I'm wondering if the seals are letting it leak out of the drain, when the float is shutting off? Is this possible?
What are my repair options?
 
I'm betting the pipe coming up out of the ground is rusted out in a spot, with the back pressure from the float shutting off the water starts leaking out more than when the float is open. Start busting concrete and start digging. chris
 
(quoted from post at 15:44:22 05/21/14) I'm betting the pipe coming up out of the ground is rusted out in a spot, with the back pressure from the float shutting off the water starts leaking out more than when the float is open. Start busting concrete and start digging. chris

Yep, had a similar problem. Mine was buried under concrete inside the barn. Luckily the waterer that the line was also connected to was on a slab separate from the rest of the floor. Was able to remove the waterer, crack the slab in half, pry it up and dig down to the leak. My leak was in the line so it flowed all the time. I just eliminated the hydrant and left the waterer hooked up. Put a faucet out the side of the waterer to hook a hose up to if needed. Good luck.
 
Couple big pipe wrenches. Remove the pin on the handle,
remove the head and the control rod. Check the seal pads at
the bottom of rod. They are replaceable. If they seem to be
good then the whole unit will need replaced.
 
Those hydrants have a weep hole in the valve to let water drain back when shut off. When turned on, it bleeds back all the time, so if you're using a float to stop the flow, its leaking from that weep hole just like it should.
 
I think you're just out of adjustment. When you pull the handle up,the rod pulls the plunger up above the drain hole. When you push it down,it shuts the water off and pushes down below the drain hole. Loosen the set screw under the handle,move that collar down on the rod just a little bit and re tighten it. Maybe that'll pull it up above the drain hole.
 
I just had to dig mine up, the pipe going into the
elbow feeding the hydrant cracked and broke, at
least it was an easy dig... Yours sounds like
either the rubber stopper in the valve is shot, or
it could possibly have a hole rusted thru the
vertical pipe, when the water is on that part is
under pressure and could leak. The one I just dug
up had been there for at least 35 years, the stem or
vertical pipe has some pretty good pitts on it as
well, that hydrant will not be re-used.
 
We had one go bad lucky it was next to the wall and we
didnt have to break concrete we dug outside the wall with
backhoe and then under the slab
 
I ran floats on Iowas for years. Never had a weep hole leak while it was on.

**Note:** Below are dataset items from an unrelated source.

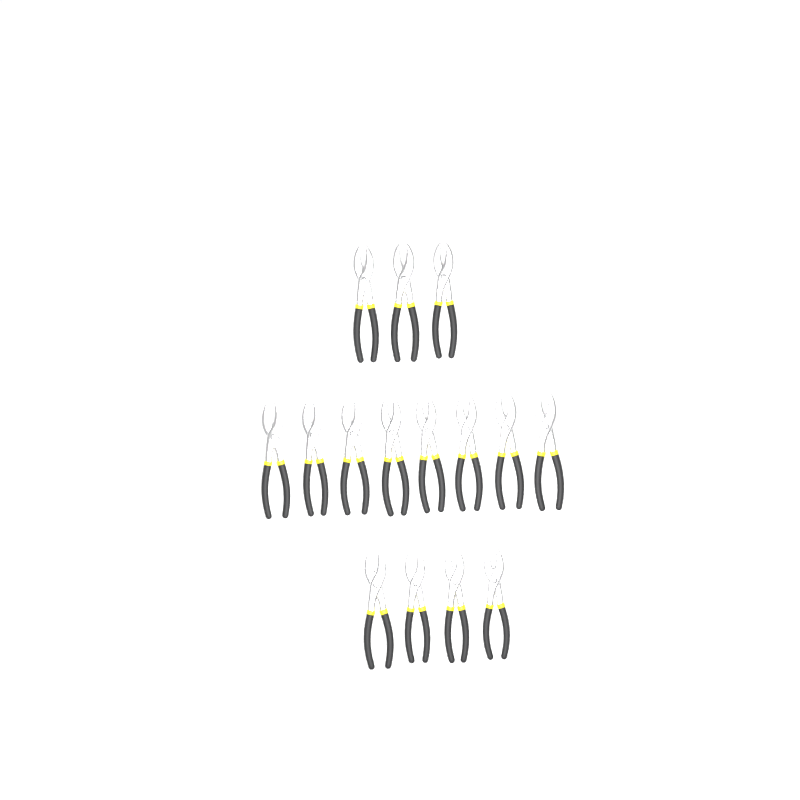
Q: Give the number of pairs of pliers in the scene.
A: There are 15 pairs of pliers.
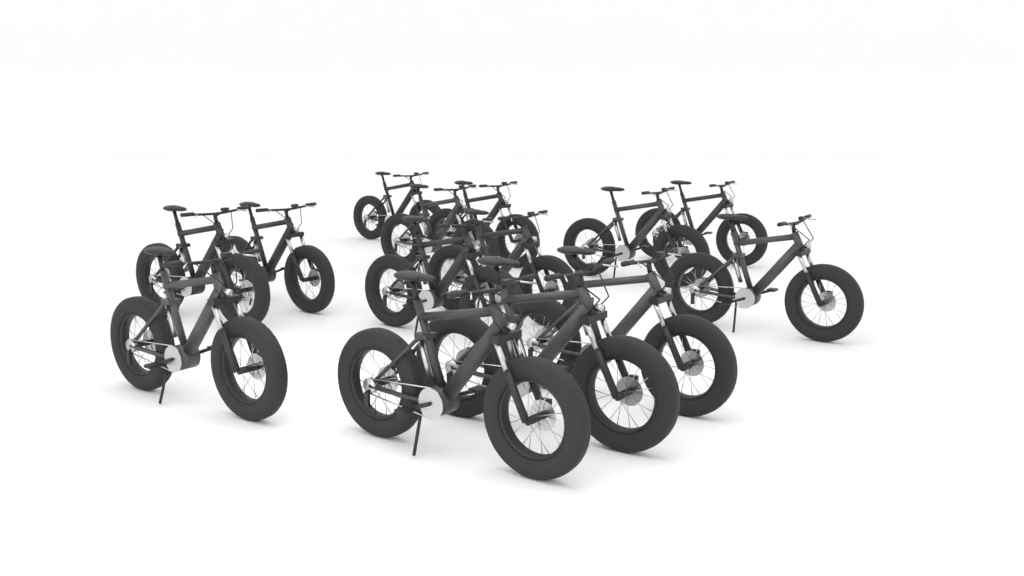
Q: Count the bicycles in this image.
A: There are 14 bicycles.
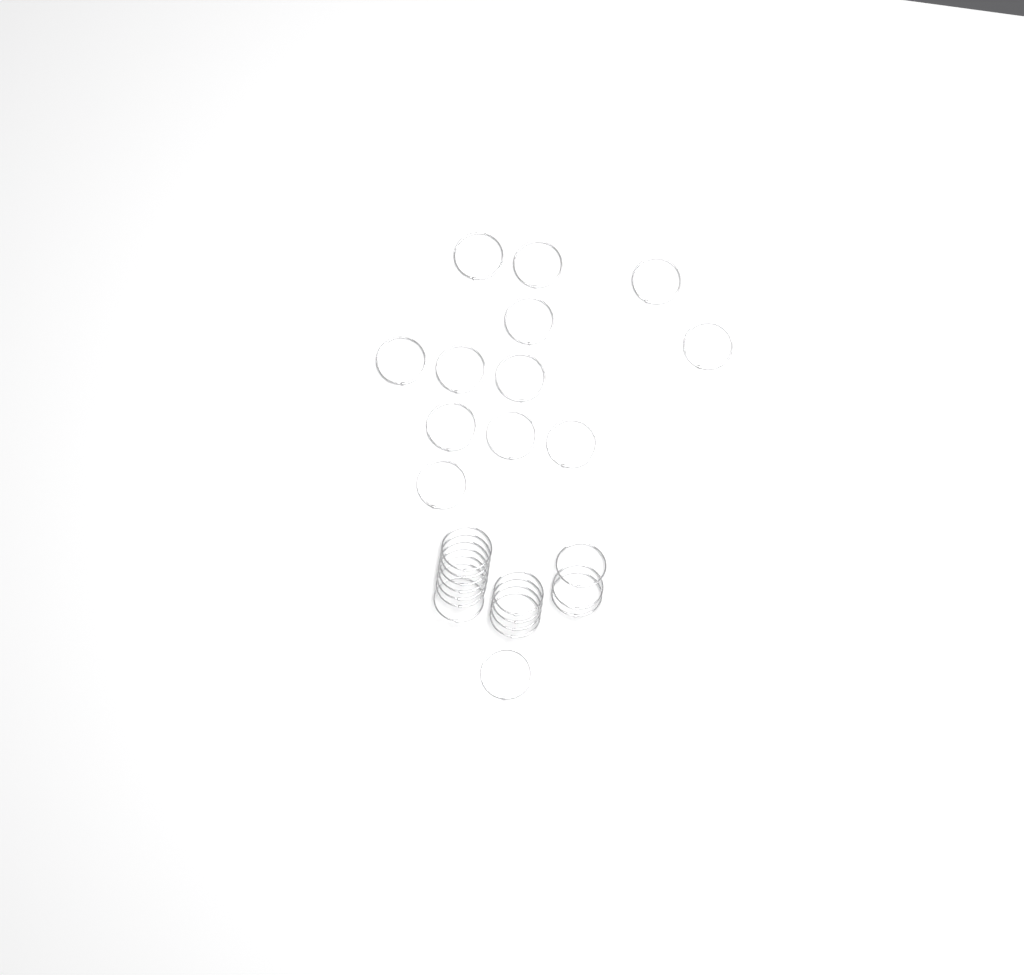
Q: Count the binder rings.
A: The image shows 27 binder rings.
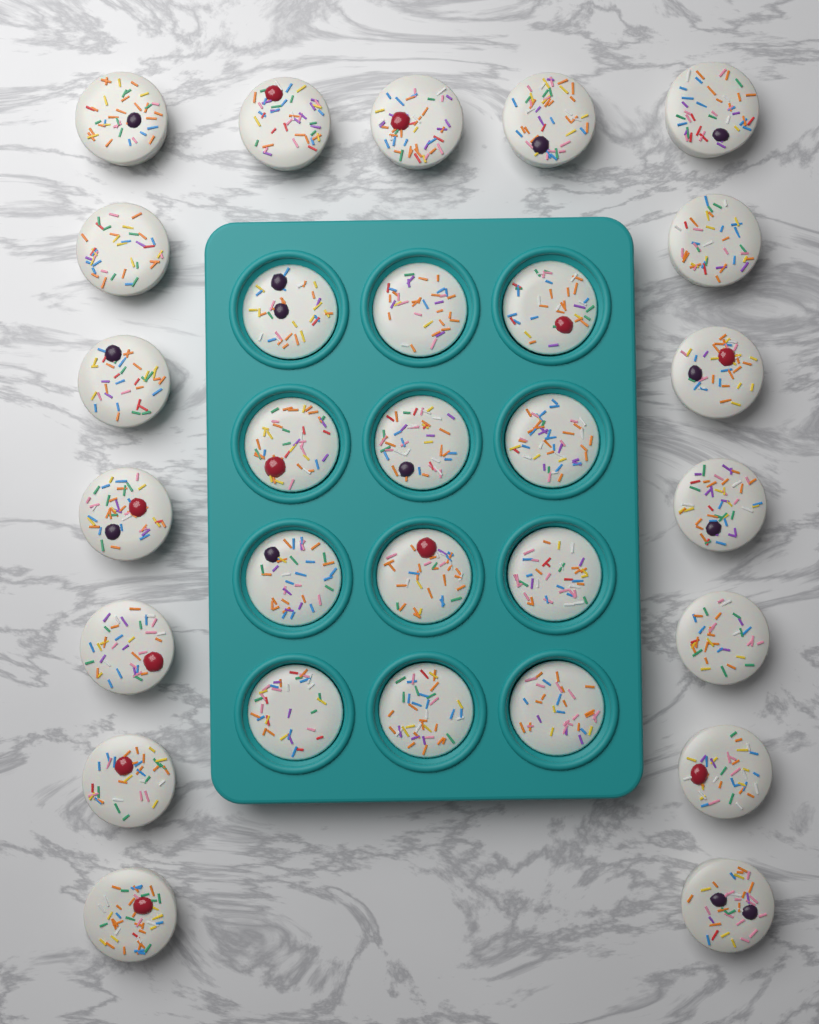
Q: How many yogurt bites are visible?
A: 29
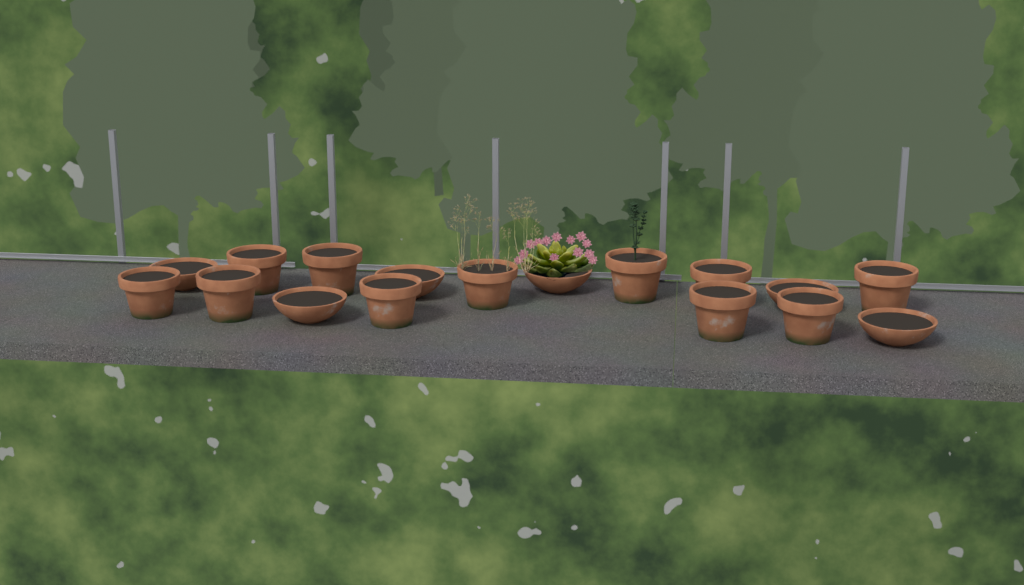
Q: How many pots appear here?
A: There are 17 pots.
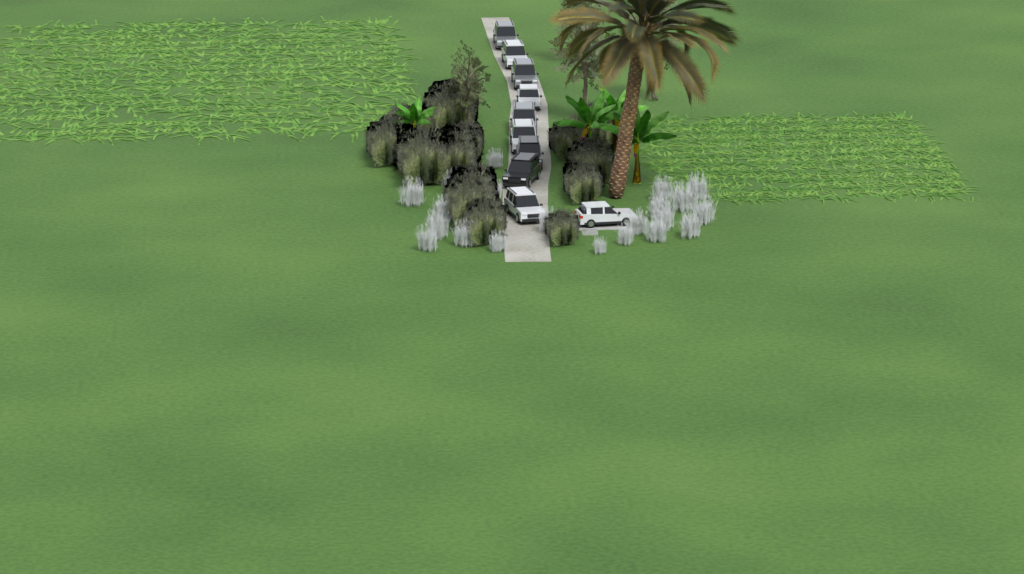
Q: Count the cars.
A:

Two were turned on in April and shut off in November.

They do not weep when on if they are working right.

The weep hole only allows water to drain out of the hydrant when the handle is off if working as they should be.

Gary
 
Thanks for the advice guys! Home too late to adjust tonight. Got nothing to lose by trying, I guess.
We used Iowa ones with floats too , and don't ever recall this problem before.
If worse comes to worse, can this valve be replaced from the topside?
 
Yes the plunger and rod can be replaced from the top.

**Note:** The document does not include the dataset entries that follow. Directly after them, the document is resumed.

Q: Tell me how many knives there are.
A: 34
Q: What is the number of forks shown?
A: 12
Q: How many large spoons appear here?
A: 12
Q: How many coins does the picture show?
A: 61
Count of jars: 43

Remove the head and pull the rod up. After shutting off the water of course.

Gary
 
If it's necessary to replace the entire hydrant, it is possible to do so without digging it up. The trick is to leave the water ON and unscrew the hydrant from above. The flowing water will keep the hole from filling in, making it possible to insert a new hydrant in the hole. I haven't done it myself, and I assume it's not easy to do. But it beats digging holes and breaking up concrete.
 
Well if you do have to dig it up. Put a piece of 4 inch PVC pipe over the hydrant. Then screw it in the water line. Then if you have problems in the future you can just turn it out and the new back in. We do that with a wood plug that fits the pipe for the hydrant to come through. Holds the hydrant still and helps with the temperature for not freezing. Though we have never had a problem with that.